Thanks again for your assistance. This forum is an incredible resource thanks to you and all of the people who contribute.

Steve43
- 12th March 2005, 15:53
Well, I'm just not able to get anywhere with this. I have attached C source code for a CCITT-16 Reversed (0x8408) algorithm that gives me what I need, but unfortunately the PIC assembly routine I found doesn't provide the same output. I don't know if anyone is kind enough to take this on but I could really use the assistance. I'd be willing to buy a PIC CRC library to do this but I haven't been able to find such a thing.
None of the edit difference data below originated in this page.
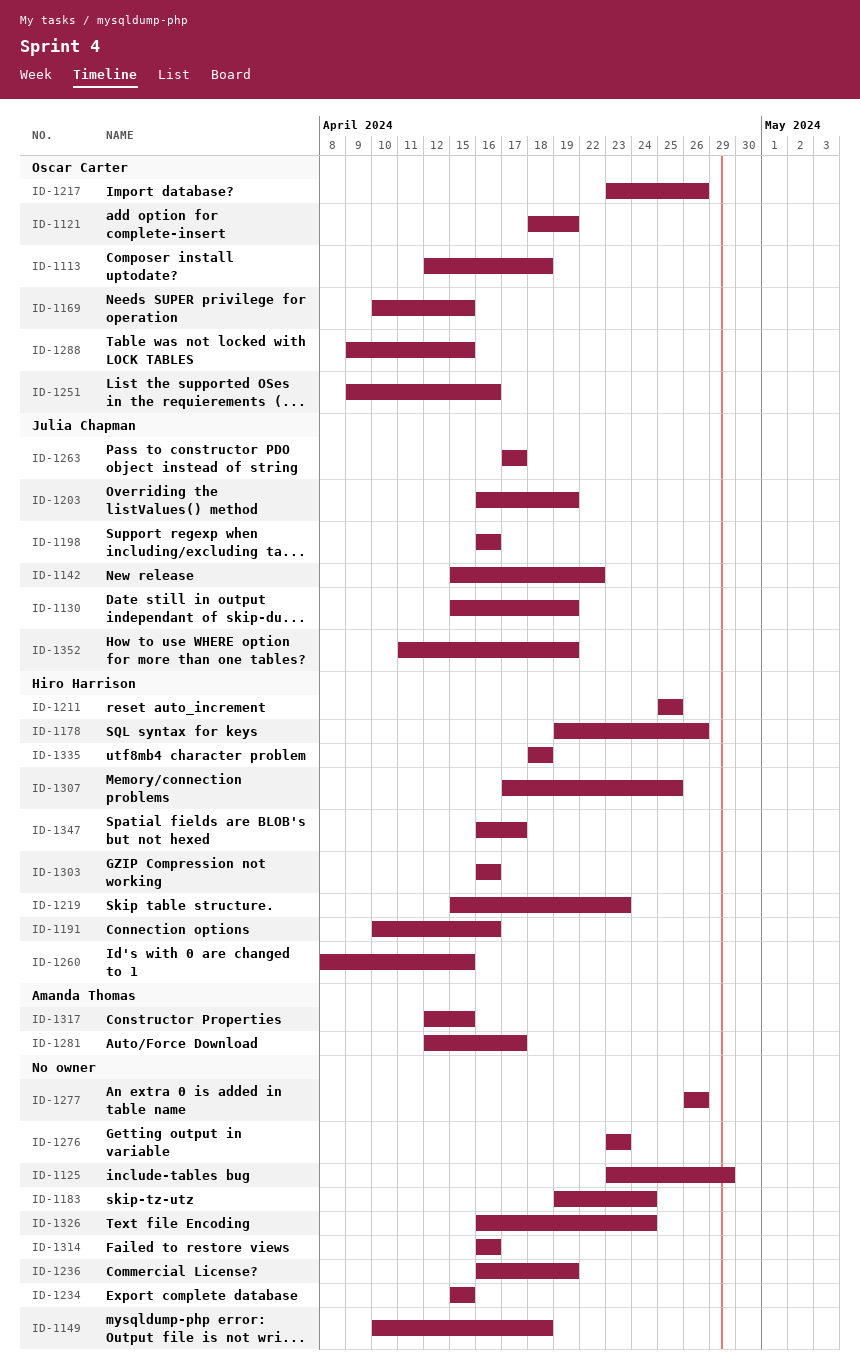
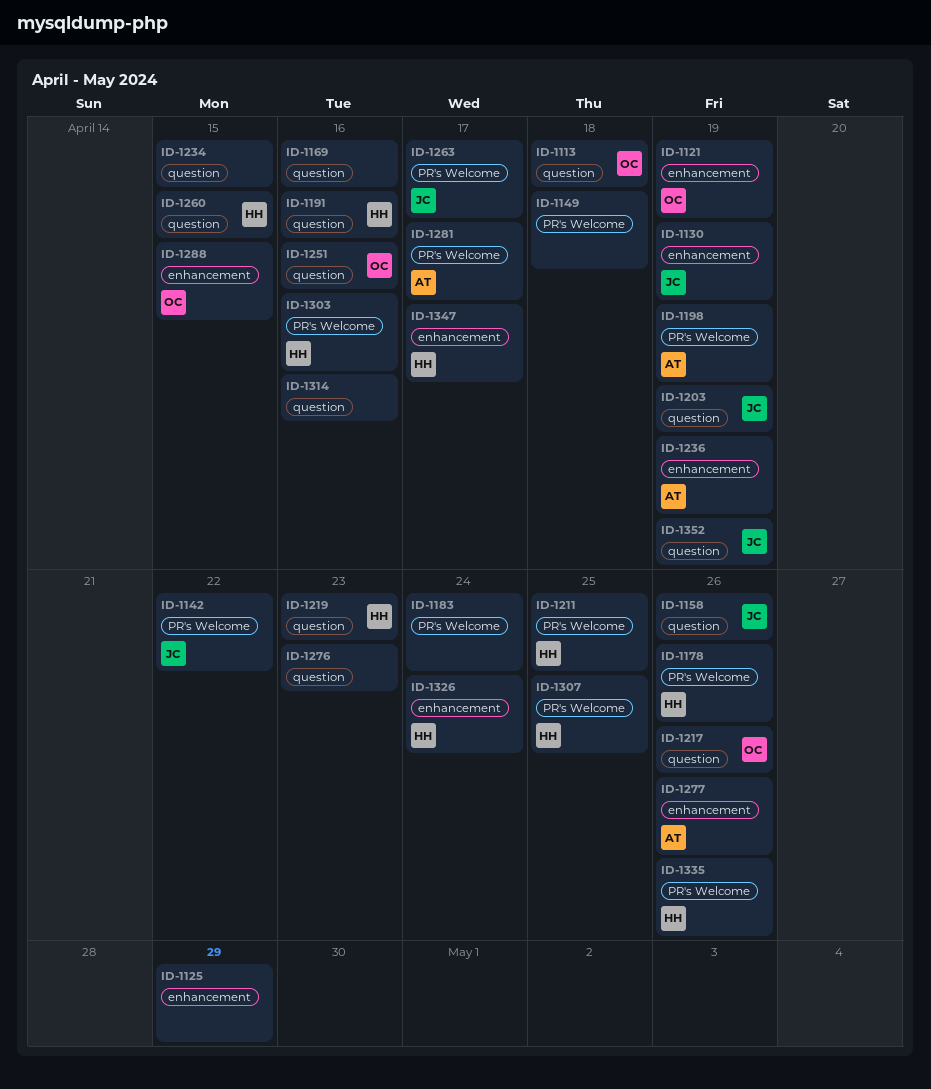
ID-1158: none -> present
ID-1169, owner: Oscar Carter -> none
ID-1169, due: Apr 15 -> Apr 16
ID-1198, owner: Julia Chapman -> Amanda Thomas
ID-1198, due: Apr 16 -> Apr 19
ID-1236, owner: none -> Amanda Thomas
ID-1277, owner: none -> Amanda Thomas
ID-1317: present -> none
ID-1326, owner: none -> Hiro Harrison
ID-1335, due: Apr 18 -> Apr 26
Would someone like to take a stab at implementing this in PBP? It doesn't really have to be in assembly because speed isn't much of an issue in my application.

Thanks (much) again.

(Note: the attached file is in .RTF format to preserve the source code formatting but has an extension of .txt so I could attach it. Best to open it with Wordpad or other .RTF-aware application.)

Bruce
- 12th March 2005, 17:37
Here ya go..!


Poly con $8408 ' CRC polynomial
I VAR BYTE
pData VAR BYTE
X VAR BYTE
CRC VAR WORD
C_Data VAR WORD
VAL VAR BYTE[3] ' Holds 3 values passed to CRC routiine

VAL[0] = $AA
VAL[1] = $05
VAL[2] = $01

Begin:
CRC = $FFFF
for X = 0 TO 2
pData = VAL[X]
gosub Calc_CRC
next X
CRC = ~CRC
hserout [IHEX CRC.LowByte,IHEX CRC.HighByte,13,10]
pause 1000
goto Begin

Calc_CRC:
C_Data = $00FF & pData
CRC = CRC ^ C_Data
for I = 0 to 7
if CRC.Bit0 = 1 then
CRC = (CRC >> 1) ^ Poly
else
CRC = CRC >> 1
endif
next I
return

I'll let you figure out how to send your original data with the final result, but there's your C-to-BASIC
conversion. Much easier than the assembly routine, but still easier in C....;o]

Steve43
- 13th March 2005, 00:02
Works perfectly! Thanks Bruce, I once again find myself in your debt. Your solution is simple and elegant and is actually a better option for me than what I started out with (although I did learn something by playing with the assembly integration examples.)

Again, this forum is a great resource and thanks to you and the others who help the rest of us over the rough spots...

Bruce
- 13th March 2005, 01:23
You're very welcome. Glad I could help...;o]

I learn a lot here myself. Great resource.